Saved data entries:

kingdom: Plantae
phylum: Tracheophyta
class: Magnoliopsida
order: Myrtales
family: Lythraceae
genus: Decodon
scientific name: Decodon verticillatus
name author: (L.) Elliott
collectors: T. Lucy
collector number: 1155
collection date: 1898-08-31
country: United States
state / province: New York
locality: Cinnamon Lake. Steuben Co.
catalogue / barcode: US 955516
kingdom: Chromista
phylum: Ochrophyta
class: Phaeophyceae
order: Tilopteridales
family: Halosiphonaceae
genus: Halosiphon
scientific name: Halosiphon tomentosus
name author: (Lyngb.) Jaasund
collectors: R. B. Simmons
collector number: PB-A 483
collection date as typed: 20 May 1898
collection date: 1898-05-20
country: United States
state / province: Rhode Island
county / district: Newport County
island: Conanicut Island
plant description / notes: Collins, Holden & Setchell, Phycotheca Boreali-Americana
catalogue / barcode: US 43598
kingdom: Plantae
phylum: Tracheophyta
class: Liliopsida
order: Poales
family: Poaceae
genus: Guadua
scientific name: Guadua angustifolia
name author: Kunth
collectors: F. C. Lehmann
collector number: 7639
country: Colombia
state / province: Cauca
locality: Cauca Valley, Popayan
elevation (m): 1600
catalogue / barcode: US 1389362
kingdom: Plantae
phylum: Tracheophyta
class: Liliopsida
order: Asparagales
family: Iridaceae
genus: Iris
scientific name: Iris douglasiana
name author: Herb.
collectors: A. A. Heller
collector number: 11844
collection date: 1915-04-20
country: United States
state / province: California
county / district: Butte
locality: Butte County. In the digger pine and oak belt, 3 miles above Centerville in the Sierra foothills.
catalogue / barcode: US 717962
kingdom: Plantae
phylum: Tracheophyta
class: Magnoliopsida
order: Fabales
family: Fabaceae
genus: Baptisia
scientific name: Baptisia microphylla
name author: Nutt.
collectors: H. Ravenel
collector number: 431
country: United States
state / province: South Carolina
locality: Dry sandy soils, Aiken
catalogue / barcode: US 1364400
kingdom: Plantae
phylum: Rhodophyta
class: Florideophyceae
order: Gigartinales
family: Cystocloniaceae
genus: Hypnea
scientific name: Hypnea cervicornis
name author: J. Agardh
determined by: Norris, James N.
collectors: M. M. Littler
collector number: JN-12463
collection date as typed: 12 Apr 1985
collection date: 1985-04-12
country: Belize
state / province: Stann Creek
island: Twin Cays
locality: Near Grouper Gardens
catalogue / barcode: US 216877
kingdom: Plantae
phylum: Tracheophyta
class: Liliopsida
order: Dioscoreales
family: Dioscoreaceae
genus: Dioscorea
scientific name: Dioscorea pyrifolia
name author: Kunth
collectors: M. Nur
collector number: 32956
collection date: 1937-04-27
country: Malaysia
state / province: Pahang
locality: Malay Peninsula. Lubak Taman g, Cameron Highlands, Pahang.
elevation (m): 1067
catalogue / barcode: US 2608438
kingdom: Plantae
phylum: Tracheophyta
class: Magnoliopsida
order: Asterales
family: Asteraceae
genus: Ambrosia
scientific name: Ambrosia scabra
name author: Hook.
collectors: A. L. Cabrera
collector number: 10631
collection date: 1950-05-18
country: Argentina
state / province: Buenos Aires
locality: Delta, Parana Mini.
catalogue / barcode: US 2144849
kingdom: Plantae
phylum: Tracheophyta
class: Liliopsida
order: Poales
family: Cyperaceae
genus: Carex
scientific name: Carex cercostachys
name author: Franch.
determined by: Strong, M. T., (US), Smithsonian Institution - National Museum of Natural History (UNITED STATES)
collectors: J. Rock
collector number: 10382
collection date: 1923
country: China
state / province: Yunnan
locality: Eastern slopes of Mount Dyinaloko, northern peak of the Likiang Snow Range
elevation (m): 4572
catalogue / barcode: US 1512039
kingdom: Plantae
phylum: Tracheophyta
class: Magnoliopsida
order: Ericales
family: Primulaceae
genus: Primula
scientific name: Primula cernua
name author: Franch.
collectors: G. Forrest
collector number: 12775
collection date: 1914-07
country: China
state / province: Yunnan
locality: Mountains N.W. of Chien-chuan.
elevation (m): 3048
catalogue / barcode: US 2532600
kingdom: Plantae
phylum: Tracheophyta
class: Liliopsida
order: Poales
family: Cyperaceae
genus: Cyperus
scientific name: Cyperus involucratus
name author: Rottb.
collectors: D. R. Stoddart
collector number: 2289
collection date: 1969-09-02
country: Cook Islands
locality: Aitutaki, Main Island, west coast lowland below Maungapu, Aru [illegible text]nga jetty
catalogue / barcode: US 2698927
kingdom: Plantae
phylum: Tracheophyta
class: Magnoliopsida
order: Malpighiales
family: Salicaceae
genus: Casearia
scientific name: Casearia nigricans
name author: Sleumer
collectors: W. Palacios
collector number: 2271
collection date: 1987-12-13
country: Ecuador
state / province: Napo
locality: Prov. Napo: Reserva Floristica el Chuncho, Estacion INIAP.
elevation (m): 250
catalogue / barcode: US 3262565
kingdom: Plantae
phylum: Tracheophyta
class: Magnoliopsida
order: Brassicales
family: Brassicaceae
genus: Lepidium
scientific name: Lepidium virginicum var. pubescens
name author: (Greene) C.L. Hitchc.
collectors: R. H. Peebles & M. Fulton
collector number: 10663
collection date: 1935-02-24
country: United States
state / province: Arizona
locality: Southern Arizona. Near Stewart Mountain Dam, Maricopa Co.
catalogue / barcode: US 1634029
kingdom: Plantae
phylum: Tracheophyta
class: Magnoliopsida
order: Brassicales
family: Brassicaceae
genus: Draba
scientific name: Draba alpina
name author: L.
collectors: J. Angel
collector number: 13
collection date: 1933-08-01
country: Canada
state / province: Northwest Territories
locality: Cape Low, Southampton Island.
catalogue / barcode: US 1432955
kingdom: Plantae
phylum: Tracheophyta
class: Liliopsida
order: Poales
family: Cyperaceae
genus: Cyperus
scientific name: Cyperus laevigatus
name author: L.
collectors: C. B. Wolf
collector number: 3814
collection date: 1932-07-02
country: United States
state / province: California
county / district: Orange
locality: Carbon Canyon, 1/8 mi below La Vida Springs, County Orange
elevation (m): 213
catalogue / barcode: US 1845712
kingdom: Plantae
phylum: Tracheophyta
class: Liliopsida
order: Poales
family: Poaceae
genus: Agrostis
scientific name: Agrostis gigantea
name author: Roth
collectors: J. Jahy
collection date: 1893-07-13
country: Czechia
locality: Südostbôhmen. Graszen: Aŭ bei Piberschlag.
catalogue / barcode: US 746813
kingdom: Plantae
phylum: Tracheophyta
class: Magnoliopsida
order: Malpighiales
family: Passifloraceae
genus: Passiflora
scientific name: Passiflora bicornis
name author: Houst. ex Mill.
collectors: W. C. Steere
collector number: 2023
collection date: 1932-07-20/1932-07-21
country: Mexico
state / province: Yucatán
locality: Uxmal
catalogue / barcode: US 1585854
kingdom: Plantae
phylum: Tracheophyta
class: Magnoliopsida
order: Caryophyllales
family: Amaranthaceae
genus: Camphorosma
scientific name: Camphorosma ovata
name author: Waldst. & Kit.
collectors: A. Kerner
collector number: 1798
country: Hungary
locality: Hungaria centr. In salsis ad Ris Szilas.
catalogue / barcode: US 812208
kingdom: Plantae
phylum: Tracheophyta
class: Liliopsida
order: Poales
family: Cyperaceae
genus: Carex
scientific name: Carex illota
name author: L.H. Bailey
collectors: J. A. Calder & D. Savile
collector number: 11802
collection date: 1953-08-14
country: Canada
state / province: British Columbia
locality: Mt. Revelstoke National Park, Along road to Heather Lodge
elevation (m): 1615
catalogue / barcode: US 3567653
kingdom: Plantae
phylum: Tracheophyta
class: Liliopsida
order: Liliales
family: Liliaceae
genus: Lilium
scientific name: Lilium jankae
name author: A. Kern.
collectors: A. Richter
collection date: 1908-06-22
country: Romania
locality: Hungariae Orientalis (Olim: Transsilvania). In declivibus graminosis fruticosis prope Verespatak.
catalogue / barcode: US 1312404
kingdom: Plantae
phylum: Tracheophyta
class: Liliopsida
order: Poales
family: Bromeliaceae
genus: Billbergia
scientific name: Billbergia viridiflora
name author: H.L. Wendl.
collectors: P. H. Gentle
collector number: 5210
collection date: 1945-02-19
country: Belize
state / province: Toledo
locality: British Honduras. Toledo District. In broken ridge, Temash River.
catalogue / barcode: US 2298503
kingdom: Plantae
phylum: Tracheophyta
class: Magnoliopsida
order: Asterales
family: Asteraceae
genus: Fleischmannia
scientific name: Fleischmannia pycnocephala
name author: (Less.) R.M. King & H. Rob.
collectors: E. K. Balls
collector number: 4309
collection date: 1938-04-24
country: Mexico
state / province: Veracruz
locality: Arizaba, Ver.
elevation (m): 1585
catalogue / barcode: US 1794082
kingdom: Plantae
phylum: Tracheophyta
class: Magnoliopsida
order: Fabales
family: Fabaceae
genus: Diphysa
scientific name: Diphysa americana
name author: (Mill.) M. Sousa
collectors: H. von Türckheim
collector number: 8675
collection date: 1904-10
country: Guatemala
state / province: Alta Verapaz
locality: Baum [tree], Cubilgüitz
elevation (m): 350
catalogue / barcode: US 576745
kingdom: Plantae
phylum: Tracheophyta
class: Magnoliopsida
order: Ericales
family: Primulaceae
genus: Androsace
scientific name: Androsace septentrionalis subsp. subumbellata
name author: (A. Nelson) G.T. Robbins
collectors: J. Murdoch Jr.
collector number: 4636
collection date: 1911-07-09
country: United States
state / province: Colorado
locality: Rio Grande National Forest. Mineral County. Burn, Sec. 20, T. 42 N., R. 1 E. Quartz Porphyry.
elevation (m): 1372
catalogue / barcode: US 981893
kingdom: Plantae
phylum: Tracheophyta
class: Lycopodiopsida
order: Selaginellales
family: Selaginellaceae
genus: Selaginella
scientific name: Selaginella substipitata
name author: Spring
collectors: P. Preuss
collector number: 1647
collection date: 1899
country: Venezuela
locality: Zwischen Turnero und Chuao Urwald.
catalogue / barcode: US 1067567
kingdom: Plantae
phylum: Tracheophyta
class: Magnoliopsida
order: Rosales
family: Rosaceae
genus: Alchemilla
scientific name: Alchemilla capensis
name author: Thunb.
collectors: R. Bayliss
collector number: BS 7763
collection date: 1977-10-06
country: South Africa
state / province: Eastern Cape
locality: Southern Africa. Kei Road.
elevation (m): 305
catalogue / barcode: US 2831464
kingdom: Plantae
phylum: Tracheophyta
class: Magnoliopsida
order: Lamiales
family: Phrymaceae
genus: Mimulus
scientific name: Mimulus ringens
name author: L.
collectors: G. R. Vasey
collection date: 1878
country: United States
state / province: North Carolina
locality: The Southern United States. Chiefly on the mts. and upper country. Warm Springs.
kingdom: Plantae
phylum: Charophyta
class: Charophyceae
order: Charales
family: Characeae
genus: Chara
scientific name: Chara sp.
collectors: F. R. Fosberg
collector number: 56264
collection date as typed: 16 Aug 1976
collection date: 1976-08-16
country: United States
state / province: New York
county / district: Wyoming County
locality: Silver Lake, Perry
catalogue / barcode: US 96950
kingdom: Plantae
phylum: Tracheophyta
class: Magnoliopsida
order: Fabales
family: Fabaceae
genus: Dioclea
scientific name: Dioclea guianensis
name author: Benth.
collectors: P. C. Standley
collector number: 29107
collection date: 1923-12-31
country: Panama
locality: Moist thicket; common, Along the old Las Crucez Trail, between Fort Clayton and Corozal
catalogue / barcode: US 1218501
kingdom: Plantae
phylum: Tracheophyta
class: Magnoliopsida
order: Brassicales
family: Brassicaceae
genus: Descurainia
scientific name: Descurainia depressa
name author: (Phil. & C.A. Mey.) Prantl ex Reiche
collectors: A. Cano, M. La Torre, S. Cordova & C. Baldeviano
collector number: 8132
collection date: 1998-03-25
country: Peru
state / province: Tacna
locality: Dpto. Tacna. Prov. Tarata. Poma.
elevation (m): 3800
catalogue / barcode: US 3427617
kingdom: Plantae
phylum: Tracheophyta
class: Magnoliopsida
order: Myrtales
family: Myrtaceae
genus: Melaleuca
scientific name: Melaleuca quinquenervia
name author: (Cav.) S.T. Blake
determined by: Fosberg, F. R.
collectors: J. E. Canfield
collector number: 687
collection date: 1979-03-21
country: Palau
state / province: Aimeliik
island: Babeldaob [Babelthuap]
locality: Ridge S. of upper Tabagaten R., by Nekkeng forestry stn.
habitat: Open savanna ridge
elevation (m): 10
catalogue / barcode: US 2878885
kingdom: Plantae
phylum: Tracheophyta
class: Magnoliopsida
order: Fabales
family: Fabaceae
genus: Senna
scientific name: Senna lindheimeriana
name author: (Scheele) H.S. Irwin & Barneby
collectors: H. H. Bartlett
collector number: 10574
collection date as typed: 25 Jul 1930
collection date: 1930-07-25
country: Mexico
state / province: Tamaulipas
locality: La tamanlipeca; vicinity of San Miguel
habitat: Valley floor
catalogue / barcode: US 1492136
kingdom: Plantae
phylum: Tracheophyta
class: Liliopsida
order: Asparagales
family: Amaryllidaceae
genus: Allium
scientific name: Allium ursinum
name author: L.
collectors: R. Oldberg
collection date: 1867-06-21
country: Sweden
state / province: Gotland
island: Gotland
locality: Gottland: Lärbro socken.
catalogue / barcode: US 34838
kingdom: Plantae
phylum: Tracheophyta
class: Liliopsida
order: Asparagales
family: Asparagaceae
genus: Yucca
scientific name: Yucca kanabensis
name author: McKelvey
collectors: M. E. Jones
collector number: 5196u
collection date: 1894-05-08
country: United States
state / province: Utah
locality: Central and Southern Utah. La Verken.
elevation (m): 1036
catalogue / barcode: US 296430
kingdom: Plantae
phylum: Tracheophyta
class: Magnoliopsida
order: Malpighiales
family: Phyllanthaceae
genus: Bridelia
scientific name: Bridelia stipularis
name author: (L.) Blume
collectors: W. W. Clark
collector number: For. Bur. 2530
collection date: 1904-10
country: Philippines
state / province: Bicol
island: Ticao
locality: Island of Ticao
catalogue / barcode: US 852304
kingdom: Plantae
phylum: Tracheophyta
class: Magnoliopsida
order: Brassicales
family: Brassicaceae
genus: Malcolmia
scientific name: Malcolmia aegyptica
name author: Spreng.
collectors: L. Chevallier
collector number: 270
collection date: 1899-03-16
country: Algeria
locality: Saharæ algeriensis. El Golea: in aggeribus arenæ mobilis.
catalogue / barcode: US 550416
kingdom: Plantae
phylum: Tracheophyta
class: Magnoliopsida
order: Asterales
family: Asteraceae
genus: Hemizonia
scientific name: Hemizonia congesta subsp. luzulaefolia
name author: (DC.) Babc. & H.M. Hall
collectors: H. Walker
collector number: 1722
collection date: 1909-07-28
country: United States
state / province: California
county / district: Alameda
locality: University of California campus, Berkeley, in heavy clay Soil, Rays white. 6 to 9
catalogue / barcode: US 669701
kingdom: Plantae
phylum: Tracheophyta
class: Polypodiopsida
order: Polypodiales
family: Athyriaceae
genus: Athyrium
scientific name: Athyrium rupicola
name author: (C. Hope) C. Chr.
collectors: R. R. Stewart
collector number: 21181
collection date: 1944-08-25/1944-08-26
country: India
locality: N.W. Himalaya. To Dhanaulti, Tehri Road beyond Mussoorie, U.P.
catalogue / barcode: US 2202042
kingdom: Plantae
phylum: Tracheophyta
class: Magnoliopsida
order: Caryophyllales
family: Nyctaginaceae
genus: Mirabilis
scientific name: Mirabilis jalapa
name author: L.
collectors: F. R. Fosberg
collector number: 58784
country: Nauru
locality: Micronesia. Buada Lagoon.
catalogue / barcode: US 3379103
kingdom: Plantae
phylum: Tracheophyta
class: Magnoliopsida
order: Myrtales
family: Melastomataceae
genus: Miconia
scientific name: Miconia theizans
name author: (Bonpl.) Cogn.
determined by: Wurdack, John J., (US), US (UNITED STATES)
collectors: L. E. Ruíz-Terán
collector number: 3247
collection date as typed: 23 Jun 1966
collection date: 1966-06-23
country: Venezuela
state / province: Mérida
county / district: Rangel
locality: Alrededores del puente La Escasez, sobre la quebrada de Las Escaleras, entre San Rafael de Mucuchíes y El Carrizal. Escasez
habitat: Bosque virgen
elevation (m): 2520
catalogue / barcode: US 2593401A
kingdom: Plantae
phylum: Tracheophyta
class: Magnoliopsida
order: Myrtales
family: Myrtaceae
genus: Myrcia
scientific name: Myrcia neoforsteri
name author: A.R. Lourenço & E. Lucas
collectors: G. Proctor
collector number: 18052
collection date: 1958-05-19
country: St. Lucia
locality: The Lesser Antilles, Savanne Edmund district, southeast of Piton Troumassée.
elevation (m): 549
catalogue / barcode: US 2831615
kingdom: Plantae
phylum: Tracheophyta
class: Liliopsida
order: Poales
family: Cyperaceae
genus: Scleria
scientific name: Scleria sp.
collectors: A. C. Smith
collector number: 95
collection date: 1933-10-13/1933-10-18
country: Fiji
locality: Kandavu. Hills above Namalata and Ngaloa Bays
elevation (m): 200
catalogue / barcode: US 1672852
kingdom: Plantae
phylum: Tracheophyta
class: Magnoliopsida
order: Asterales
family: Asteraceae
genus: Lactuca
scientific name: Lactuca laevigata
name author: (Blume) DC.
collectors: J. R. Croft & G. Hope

— REQUIRED TASK —
Recast the listing lines from the one containing "scientific name: Hemizonia" through the one containing "catalogue / barcode: US 3379103", including both, as a JSON list of strings with one string per line and no blank lines.

— ANSWER TO THE TASK —
[
  "scientific name: Hemizonia congesta subsp. luzulaefolia",
  "name author: (DC.) Babc. & H.M. Hall",
  "collectors: H. Walker",
  "collector number: 1722",
  "collection date: 1909-07-28",
  "country: United States",
  "state / province: California",
  "county / district: Alameda",
  "locality: University of California campus, Berkeley, in heavy clay Soil, Rays white. 6 to 9",
  "catalogue / barcode: US 669701",
  "kingdom: Plantae",
  "phylum: Tracheophyta",
  "class: Polypodiopsida",
  "order: Polypodiales",
  "family: Athyriaceae",
  "genus: Athyrium",
  "scientific name: Athyrium rupicola",
  "name author: (C. Hope) C. Chr.",
  "collectors: R. R. Stewart",
  "collector number: 21181",
  "collection date: 1944-08-25/1944-08-26",
  "country: India",
  "locality: N.W. Himalaya. To Dhanaulti, Tehri Road beyond Mussoorie, U.P.",
  "catalogue / barcode: US 2202042",
  "kingdom: Plantae",
  "phylum: Tracheophyta",
  "class: Magnoliopsida",
  "order: Caryophyllales",
  "family: Nyctaginaceae",
  "genus: Mirabilis",
  "scientific name: Mirabilis jalapa",
  "name author: L.",
  "collectors: F. R. Fosberg",
  "collector number: 58784",
  "country: Nauru",
  "locality: Micronesia. Buada Lagoon.",
  "catalogue / barcode: US 3379103"
]